The stories of people losing everything to hackers and scammers are numerous and all too common in the crypto space. This is why the Blueshift team decided to educate its community and ensure it does not happen within the Blueshift ecosystem.
Both crypto veterans and crypto newbies need to adhere to these guidelines if they are to keep their crypto safe!
Some of these guidelines may be specific to the wide crypto ecosystem, and some might be specific to the usage of the Blueshift platform — while other guidelines might relate to both! Read carefully to make sure you do not put your hard-earned tokens and coins at risk!
Only use verified fiat on and off ramps
Due to regulations or simply lack of knowledge of a newbie crypto user — some crypto users utilize very suspicious fiat on and off ramps that have exorbitant fees or simply steal all money transacted for the purchase of crypto. To those unacquainted with the term — a “fiat on ramp” is a service that offers the purchase of crypto via credit card, debit card, google or apple pay, and other means. A “fiat off ramp” is a service that offers to buy your crypto in exchange for fiat money. A “fiat on and off ramp” offers both.
Here is a list of fiat on ramps that the Blueshift team suggests for first time crypto users that are looking to acquire their first crypto:
Binance, OKex, FTX, Coinbase, Bybit, Bitfinex, Bitstamp, Bithumb and Kraken.
Don’t store your cryptocurrency on Centralized Exchanges
Just days ago, one of the largest Centralized Exchanges changed its policy stating that should they go bankrupt — the cryptocurrency of users that use their platform might be the one footing the bill for bankruptcy. In other words, if a Centralized Exchange goes bankrupt there is a chance you will lose all your cryptocurrency.
This same “principle” applies to hacking. If a centralized exchange gets hacked there is a chance you will lose your cryptocurrency without ever having it repaid back.
That is why it is best to store your cryptocurrency on an “on-chain”, or in other words, non-custodial wallet, such as MetaMask, Yoroi.
Double-check web domains and avoid phishing
Scammers often use something called “phishing” to steal cryptocurrency. Phishing is pretending to be something legitimate, when in fact it is a scam. The “pretending” part is usually done through websites that look identical to legitimate websites but are in full control of the scammers. For example, a scammer can create a website that looks exactly like the Binance Centralized Exchange which is the most used fiat on ramp in the world.
By using the scammer’s “Binance” users will unknowingly provide information to the scammer such as credit card info. The scammers will then charge them with fraudulent transactions or worse — steal the crypto from the “real Binance” by using the password and username provided by the user via the fake Binance.
The most common way to get crypto users onto fake versions of a legitimate service is through e-mails, Telegram, or Twitter messages or mobile phone SMS messages.
The scammer might go so far in its attack that you might receive an SMS message and the contact of the sender might say “Binance” even though it is not. Of course, such messages will be filled with great urgency warning you of the impending loss of all your crypto savings. The urgency is created to prevent people from thinking and double-checking.
To protect yourself from phishing use 2FA and a Browser-based password manager that will automatically recognize phished websites and will not fill in the password once a username is entered.
Keep your private keys — private
The so-called “private keys” or “seed phrases” are essentially the on-chain location and master password to your wallet which resides on the blockchain. Should someone find out the 12–25 word combination that represents the seed phrase of your wallet — this person can now access your account at any moment, without knowing the password usually required to sign a transaction.

• **Problem statement**
Copy word for word the part of the crypto safety guide starting with "The most common" and going on through "username is entered.".

• **Records provided**
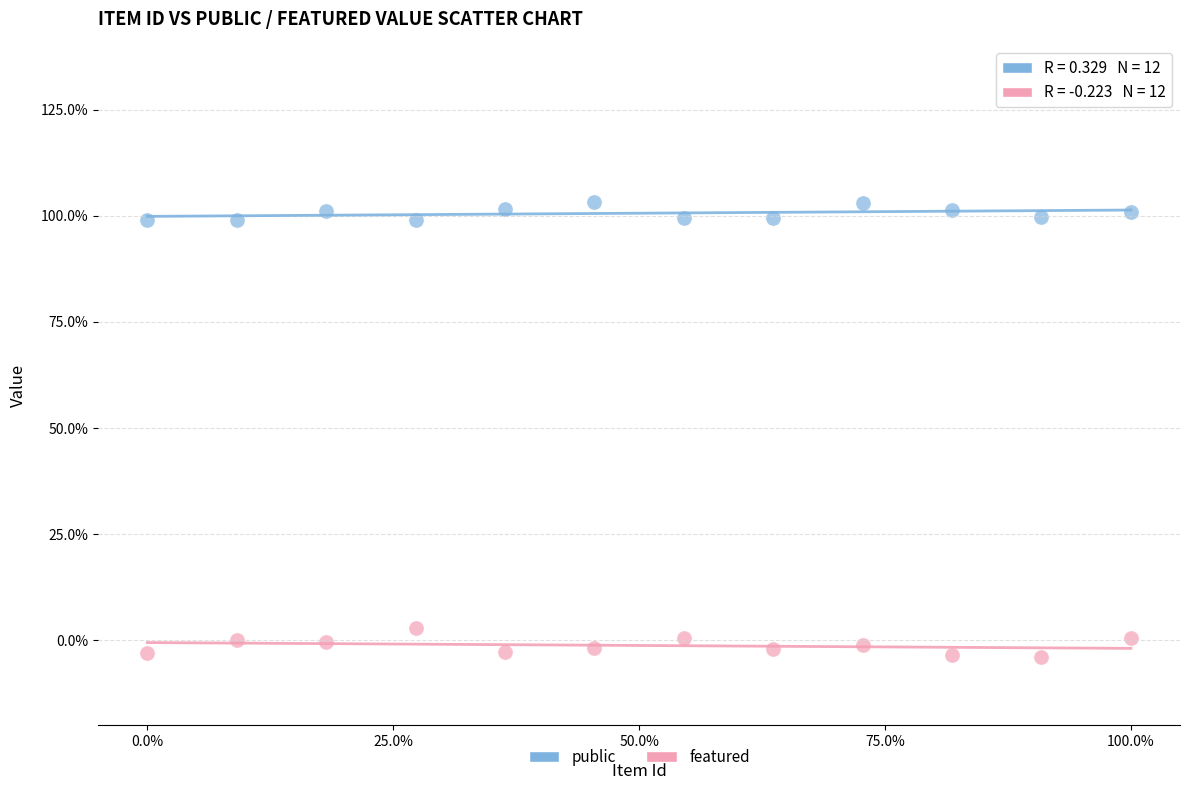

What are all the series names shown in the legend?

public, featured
==
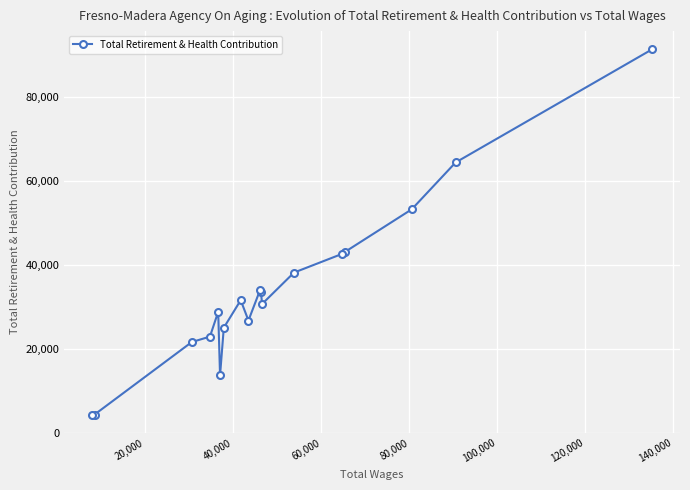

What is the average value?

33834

• **Answer section**
The most common way to get crypto users onto fake versions of a legitimate service is through e-mails, Telegram, or Twitter messages or mobile phone SMS messages.
The scammer might go so far in its attack that you might receive an SMS message and the contact of the sender might say “Binance” even though it is not. Of course, such messages will be filled with great urgency warning you of the impending loss of all your crypto savings. The urgency is created to prevent people from thinking and double-checking.
To protect yourself from phishing use 2FA and a Browser-based password manager that will automatically recognize phished websites and will not fill in the password once a username is entered.